La figura 3 es un gráfico que muestra los resultados de los experimentos llevados a cabo en el ejemplo 3 para reducir la concentración de IgE-OVA en los ratones con la IgE elevada mediante la administración de leches fermentadas.
La figura 4 es un gráfico que muestra los resultados de los experimentos llevados a cabo en el ejemplo 4 para reducir la concentración de IgE-OVA en los ratones con la IgE elevada mediante la administración de leches fermentadas.

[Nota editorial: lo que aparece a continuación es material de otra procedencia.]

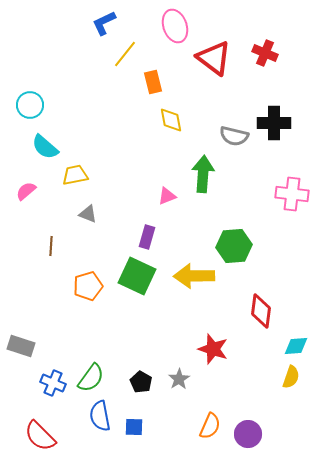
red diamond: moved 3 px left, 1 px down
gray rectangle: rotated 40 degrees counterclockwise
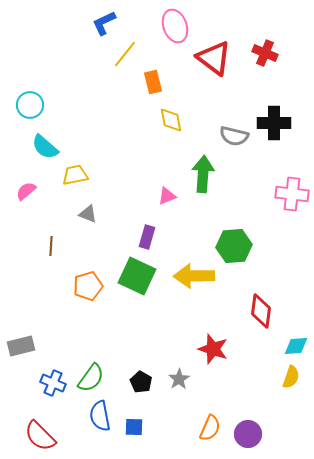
gray rectangle: rotated 32 degrees counterclockwise
orange semicircle: moved 2 px down
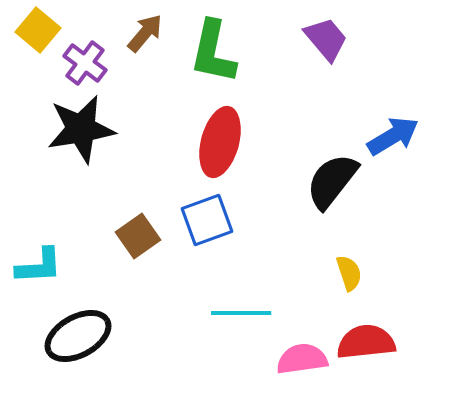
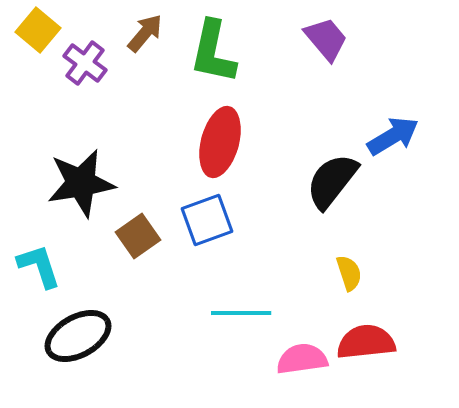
black star: moved 54 px down
cyan L-shape: rotated 105 degrees counterclockwise
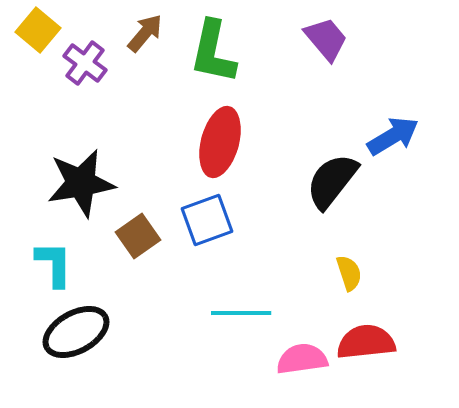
cyan L-shape: moved 15 px right, 2 px up; rotated 18 degrees clockwise
black ellipse: moved 2 px left, 4 px up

La figura 5 es un gráfico que muestra los resultados de los experimentos llevados a cabo en el ejemplo 5 para reducir los síntomas alérgicos en los humanos mediante la administración de leche fermentada.
La figura 6 es un gráfico que muestra los resultados de los experimentos llevados a cabo en el ejemplo 5 para reducir los síntomas alérgicos en los humanos mediante la administración de leche fermentada.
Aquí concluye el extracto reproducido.